◆ **Required action**: Omit any picture, and return the remaining data exactly as written.

◆ **Data provided**:
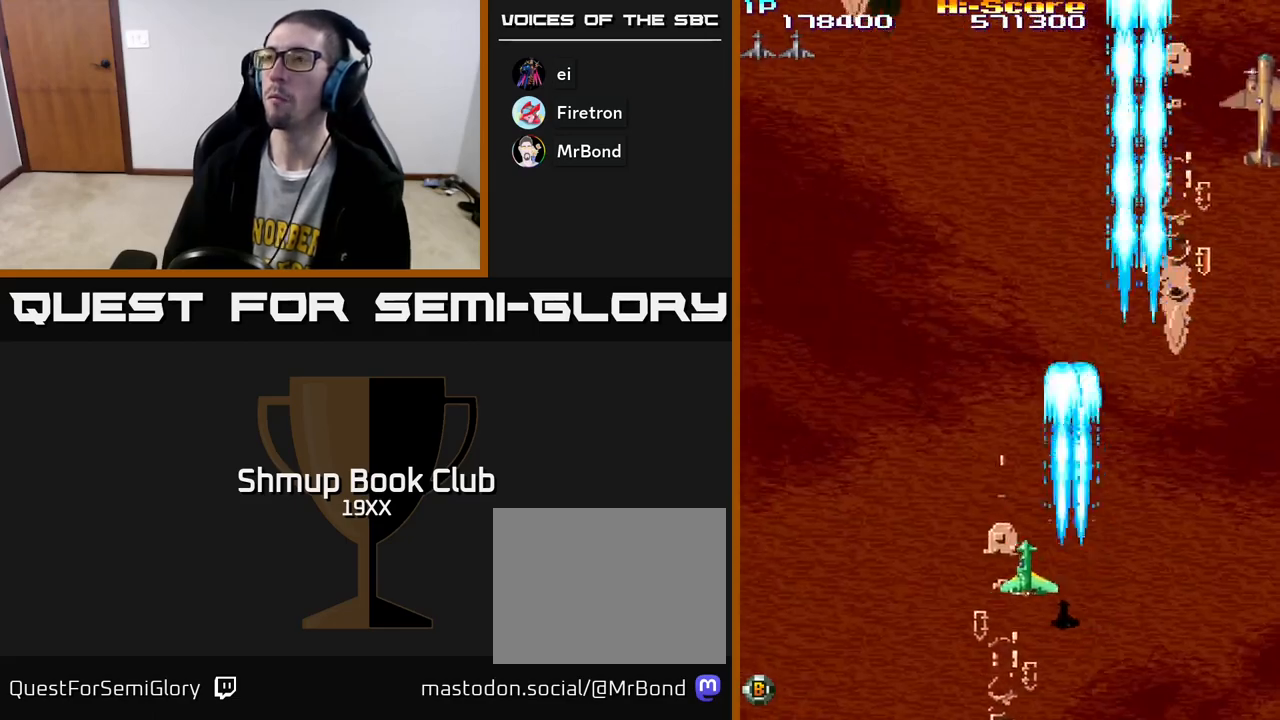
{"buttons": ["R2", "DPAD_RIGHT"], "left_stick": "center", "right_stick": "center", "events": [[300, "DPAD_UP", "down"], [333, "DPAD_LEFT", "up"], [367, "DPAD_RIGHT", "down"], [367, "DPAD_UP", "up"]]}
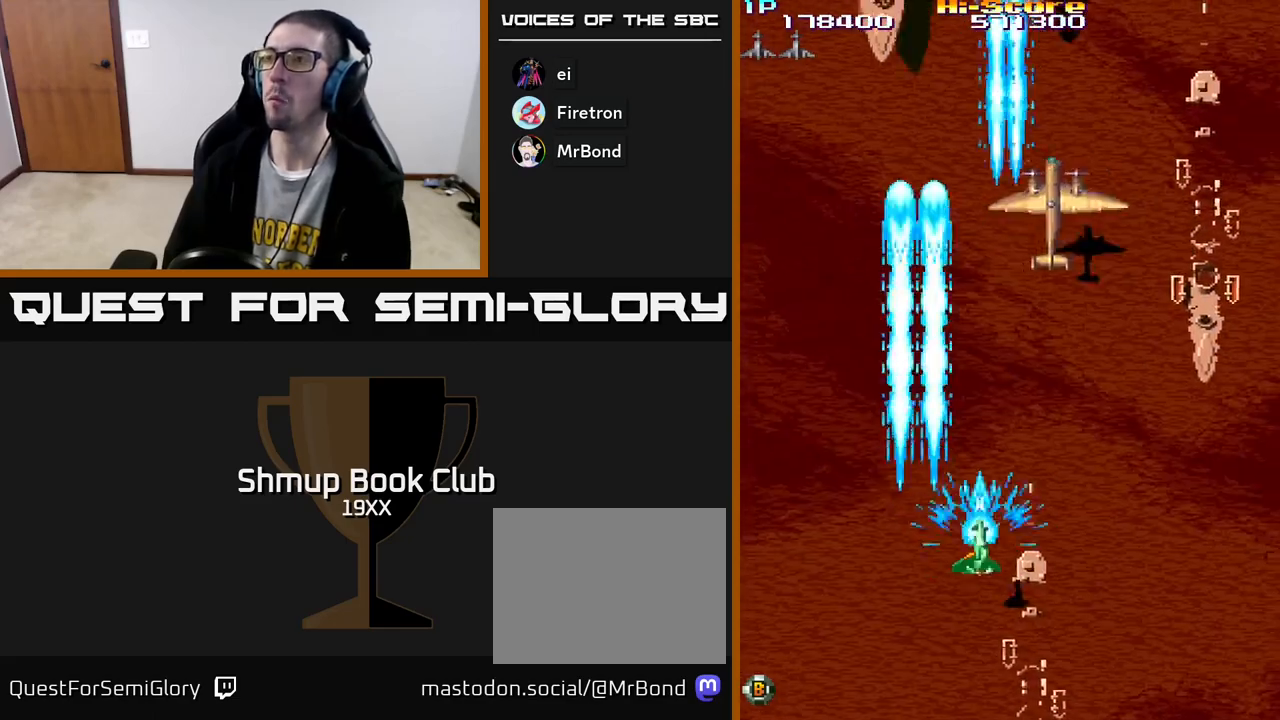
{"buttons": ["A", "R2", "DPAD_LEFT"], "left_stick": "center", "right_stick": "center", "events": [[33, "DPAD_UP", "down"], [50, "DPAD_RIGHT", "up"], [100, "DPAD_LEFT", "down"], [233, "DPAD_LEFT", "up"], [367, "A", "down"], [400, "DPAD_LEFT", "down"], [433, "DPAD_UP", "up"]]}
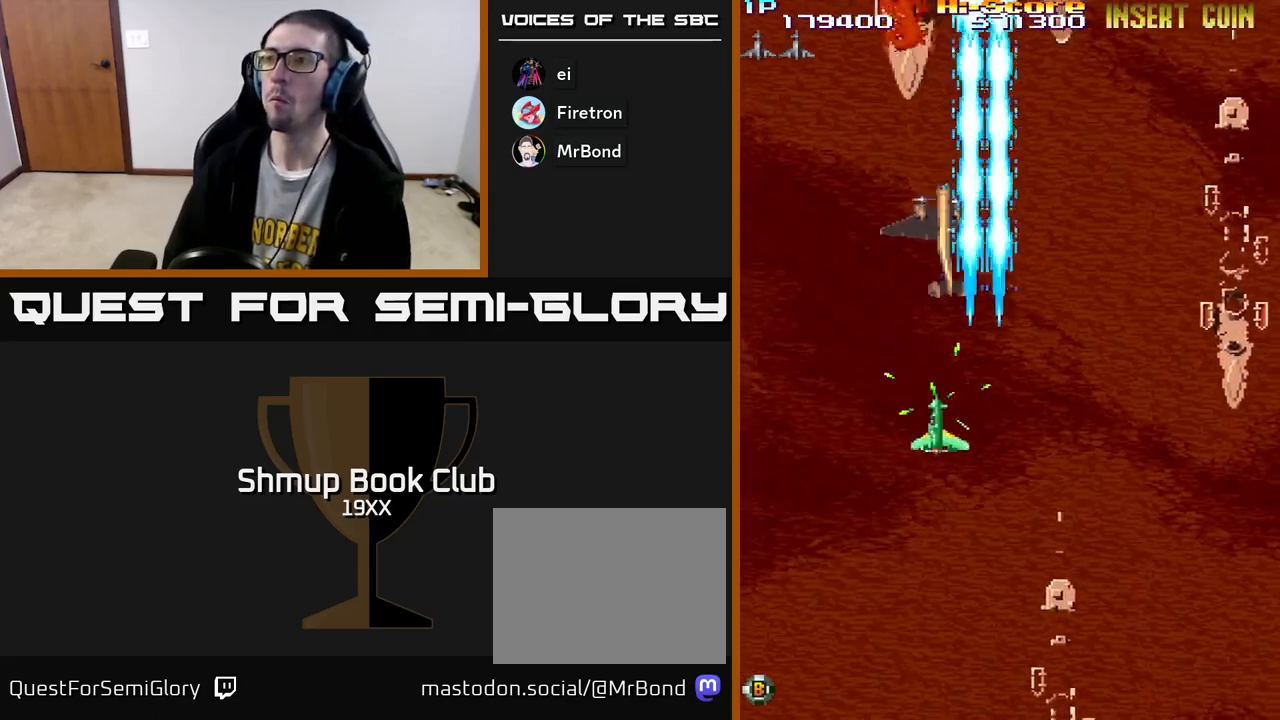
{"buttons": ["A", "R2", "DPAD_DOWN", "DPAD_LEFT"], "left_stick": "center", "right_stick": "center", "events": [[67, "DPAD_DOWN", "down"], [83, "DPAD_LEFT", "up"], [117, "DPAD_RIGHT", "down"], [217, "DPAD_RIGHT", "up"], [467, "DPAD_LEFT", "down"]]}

◆ **Exercise response**:
{"buttons": ["R2", "DPAD_RIGHT"], "left_stick": "center", "right_stick": "center", "events": [[300, "DPAD_UP", "down"], [333, "DPAD_LEFT", "up"], [367, "DPAD_RIGHT", "down"], [367, "DPAD_UP", "up"]]}
{"buttons": ["A", "R2", "DPAD_LEFT"], "left_stick": "center", "right_stick": "center", "events": [[33, "DPAD_UP", "down"], [50, "DPAD_RIGHT", "up"], [100, "DPAD_LEFT", "down"], [233, "DPAD_LEFT", "up"], [367, "A", "down"], [400, "DPAD_LEFT", "down"], [433, "DPAD_UP", "up"]]}
{"buttons": ["A", "R2", "DPAD_DOWN", "DPAD_LEFT"], "left_stick": "center", "right_stick": "center", "events": [[67, "DPAD_DOWN", "down"], [83, "DPAD_LEFT", "up"], [117, "DPAD_RIGHT", "down"], [217, "DPAD_RIGHT", "up"], [467, "DPAD_LEFT", "down"]]}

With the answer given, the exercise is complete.